Old Dogs
I am currently surveying the disaster that is my kitchen. In less than 12 hours I need to be walking through the doors of C's preschool with 16 cupcakes or other such treat in hand to celebrate his birthday. So far, I'm 0 for 2 in the baking department today. And quickly running out of ingredients to try again.
I fully admit that baking is not my forte. I can whip up many, many other courses without blinking an eye, but hand me a mixer and a cupcake pan and I freeze like a deer in headlights. So the household baking is left to M, who adores it and has a fair amount of culinary talent in the area. But as M has jetted off to Las Vegas on business, I am stuck dealing with the need to provide celebratory substance to a class full of three and four year olds on my own.
One would think I would have learned my lesson after last year's holiday debacles. I should have just headed downtown this afternoon and picked something up at the local bakery. But I've always thought that birthdays should involve homemade cakes and goodies, and therefore felt obligated to bake. So I took both kids to the grocery store to purchase the ingredients needed to make cupcakes and frosting. Or at least the ingredients I thought one needed to make such things.
Upon returning home and actually LOOKING at the recipes, I realized that, duh, butter cream frosting requires, get this, butter. And in an effort to improve M's horrific cholesterol numbers, we don't actually keep such things in our house anymore. Thank god for good friends, as instead of shlepping both kids back to the store I was able to drive twice as far and raid Rebecca's fridge.

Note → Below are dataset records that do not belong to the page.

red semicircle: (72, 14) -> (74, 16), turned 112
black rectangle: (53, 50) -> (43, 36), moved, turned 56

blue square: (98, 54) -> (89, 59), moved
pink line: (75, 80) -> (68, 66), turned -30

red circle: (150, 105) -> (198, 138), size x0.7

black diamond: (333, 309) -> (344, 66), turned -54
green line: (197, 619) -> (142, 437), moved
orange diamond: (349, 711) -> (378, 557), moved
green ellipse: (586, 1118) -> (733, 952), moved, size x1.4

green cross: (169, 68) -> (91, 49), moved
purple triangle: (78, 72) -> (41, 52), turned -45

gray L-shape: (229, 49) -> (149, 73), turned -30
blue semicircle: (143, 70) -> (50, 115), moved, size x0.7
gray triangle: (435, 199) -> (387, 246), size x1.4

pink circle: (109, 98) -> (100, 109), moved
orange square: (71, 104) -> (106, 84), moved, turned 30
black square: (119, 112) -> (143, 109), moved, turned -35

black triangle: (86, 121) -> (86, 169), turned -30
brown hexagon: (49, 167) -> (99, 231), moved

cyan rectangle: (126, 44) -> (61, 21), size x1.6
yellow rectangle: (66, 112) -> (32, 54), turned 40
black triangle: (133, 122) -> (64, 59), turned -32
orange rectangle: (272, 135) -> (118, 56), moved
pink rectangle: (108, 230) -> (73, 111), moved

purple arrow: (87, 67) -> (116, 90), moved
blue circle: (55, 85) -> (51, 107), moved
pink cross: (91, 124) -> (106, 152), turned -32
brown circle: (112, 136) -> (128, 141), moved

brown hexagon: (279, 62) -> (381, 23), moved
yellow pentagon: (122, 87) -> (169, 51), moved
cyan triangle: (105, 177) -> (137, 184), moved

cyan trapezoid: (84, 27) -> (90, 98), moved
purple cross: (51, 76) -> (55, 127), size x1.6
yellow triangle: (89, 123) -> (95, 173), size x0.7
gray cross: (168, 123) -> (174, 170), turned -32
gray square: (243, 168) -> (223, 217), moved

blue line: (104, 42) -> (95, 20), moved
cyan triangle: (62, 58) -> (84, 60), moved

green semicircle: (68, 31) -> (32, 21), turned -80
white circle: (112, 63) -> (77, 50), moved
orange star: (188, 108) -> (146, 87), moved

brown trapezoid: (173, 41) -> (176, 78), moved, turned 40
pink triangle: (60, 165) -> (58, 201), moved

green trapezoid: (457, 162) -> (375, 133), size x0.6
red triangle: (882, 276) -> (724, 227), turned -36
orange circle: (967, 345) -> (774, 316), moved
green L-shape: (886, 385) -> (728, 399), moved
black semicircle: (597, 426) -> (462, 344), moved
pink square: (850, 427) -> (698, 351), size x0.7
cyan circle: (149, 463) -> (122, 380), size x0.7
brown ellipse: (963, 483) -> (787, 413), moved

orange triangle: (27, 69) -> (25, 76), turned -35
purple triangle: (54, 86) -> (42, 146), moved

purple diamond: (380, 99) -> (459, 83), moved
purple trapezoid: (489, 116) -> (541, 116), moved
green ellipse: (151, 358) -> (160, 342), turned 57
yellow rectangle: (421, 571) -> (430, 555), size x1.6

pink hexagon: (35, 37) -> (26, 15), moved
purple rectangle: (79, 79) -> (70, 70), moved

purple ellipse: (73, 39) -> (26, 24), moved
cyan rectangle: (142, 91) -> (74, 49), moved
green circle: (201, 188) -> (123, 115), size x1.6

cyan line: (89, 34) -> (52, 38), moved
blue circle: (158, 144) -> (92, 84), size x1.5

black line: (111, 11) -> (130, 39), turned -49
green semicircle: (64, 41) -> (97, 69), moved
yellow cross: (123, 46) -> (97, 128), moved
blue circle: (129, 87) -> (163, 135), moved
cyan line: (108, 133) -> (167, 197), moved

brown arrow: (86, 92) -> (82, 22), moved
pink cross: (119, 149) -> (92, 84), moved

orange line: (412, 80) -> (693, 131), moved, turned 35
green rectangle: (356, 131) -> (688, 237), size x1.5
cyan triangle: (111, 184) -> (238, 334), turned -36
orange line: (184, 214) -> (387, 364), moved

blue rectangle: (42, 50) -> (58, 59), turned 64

Once the kids were in bed, I began to bake. And I had illusions of baking grander, as instead of just pouring batter into little paper wrappers, I decided to get all creative and bake them into ice cream cones. Ice cream cones, paper wrappers, what's the difference, right?
Wrong. Apparently batter takes much longer to cook in ice cream cones than it does in paper wrappers. And thank god I was unable to resist biting into one of the finished products, or else I would have been serving raw cupcake batter to a squadron of children who would not have hesitated to make the icky face and spit out the goo. And you KNOW I would have forever been known to C's friends as "the one who served us raw cupcakes."
I am now awaiting the second set of cupcakes to emerge from the oven, and if they are a dismal failure as well I am seriously contemplating calling C in sick. What else can I do? I can't possibly show up for his birthday party with no goodies in hand.
Next year I swear I am delegating this to the bakery. Someone remind me, please????